'''
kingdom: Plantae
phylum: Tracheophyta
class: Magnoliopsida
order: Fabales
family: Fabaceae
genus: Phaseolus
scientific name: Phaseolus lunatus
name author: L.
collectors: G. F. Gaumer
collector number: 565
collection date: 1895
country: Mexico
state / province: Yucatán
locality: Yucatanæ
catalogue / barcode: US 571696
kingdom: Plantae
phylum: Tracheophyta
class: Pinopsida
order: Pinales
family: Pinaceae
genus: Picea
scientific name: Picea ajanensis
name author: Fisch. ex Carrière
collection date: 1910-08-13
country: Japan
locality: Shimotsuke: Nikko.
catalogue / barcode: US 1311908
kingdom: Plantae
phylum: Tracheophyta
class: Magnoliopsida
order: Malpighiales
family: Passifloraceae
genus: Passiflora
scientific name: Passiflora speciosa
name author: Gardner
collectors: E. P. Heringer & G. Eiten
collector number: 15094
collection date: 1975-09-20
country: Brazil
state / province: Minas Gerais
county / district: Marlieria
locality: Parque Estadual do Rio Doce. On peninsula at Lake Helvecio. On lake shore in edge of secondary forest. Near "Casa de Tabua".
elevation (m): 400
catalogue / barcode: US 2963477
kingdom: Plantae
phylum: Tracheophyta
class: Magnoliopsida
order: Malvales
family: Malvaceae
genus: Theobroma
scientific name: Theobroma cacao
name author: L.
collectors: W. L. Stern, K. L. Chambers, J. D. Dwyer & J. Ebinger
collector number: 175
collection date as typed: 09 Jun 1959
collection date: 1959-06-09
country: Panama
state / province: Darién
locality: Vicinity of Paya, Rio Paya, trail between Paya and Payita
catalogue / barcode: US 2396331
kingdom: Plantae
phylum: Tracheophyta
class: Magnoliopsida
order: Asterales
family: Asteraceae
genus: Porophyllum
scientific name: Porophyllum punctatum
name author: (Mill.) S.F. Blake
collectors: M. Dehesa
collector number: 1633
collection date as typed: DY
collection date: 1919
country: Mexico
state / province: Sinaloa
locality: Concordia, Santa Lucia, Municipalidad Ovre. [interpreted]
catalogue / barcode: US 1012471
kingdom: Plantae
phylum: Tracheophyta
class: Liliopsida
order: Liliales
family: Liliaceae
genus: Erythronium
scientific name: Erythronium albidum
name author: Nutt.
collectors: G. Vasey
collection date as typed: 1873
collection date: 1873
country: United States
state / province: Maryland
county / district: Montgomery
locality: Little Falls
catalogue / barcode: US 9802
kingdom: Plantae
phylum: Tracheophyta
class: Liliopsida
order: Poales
'''
**What is asked**
Render every line of the entries above as a single numbered list, leaving out blank lines.

**Completed exercise**
1. kingdom: Plantae
2. phylum: Tracheophyta
3. class: Magnoliopsida
4. order: Fabales
5. family: Fabaceae
6. genus: Phaseolus
7. scientific name: Phaseolus lunatus
8. name author: L.
9. collectors: G. F. Gaumer
10. collector number: 565
11. collection date: 1895
12. country: Mexico
13. state / province: Yucatán
14. locality: Yucatanæ
15. catalogue / barcode: US 571696
16. kingdom: Plantae
17. phylum: Tracheophyta
18. class: Pinopsida
19. order: Pinales
20. family: Pinaceae
21. genus: Picea
22. scientific name: Picea ajanensis
23. name author: Fisch. ex Carrière
24. collection date: 1910-08-13
25. country: Japan
26. locality: Shimotsuke: Nikko.
27. catalogue / barcode: US 1311908
28. kingdom: Plantae
29. phylum: Tracheophyta
30. class: Magnoliopsida
31. order: Malpighiales
32. family: Passifloraceae
33. genus: Passiflora
34. scientific name: Passiflora speciosa
35. name author: Gardner
36. collectors: E. P. Heringer & G. Eiten
37. collector number: 15094
38. collection date: 1975-09-20
39. country: Brazil
40. state / province: Minas Gerais
41. county / district: Marlieria
42. locality: Parque Estadual do Rio Doce. On peninsula at Lake Helvecio. On lake shore in edge of secondary forest. Near "Casa de Tabua".
43. elevation (m): 400
44. catalogue / barcode: US 2963477
45. kingdom: Plantae
46. phylum: Tracheophyta
47. class: Magnoliopsida
48. order: Malvales
49. family: Malvaceae
50. genus: Theobroma
51. scientific name: Theobroma cacao
52. name author: L.
53. collectors: W. L. Stern, K. L. Chambers, J. D. Dwyer & J. Ebinger
54. collector number: 175
55. collection date as typed: 09 Jun 1959
56. collection date: 1959-06-09
57. country: Panama
58. state / province: Darién
59. locality: Vicinity of Paya, Rio Paya, trail between Paya and Payita
60. catalogue / barcode: US 2396331
61. kingdom: Plantae
62. phylum: Tracheophyta
63. class: Magnoliopsida
64. order: Asterales
65. family: Asteraceae
66. genus: Porophyllum
67. scientific name: Porophyllum punctatum
68. name author: (Mill.) S.F. Blake
69. collectors: M. Dehesa
70. collector number: 1633
71. collection date as typed: DY
72. collection date: 1919
73. country: Mexico
74. state / province: Sinaloa
75. locality: Concordia, Santa Lucia, Municipalidad Ovre. [interpreted]
76. catalogue / barcode: US 1012471
77. kingdom: Plantae
78. phylum: Tracheophyta
79. class: Liliopsida
80. order: Liliales
81. family: Liliaceae
82. genus: Erythronium
83. scientific name: Erythronium albidum
84. name author: Nutt.
85. collectors: G. Vasey
86. collection date as typed: 1873
87. collection date: 1873
88. country: United States
89. state / province: Maryland
90. county / district: Montgomery
91. locality: Little Falls
92. catalogue / barcode: US 9802
93. kingdom: Plantae
94. phylum: Tracheophyta
95. class: Liliopsida
96. order: Poales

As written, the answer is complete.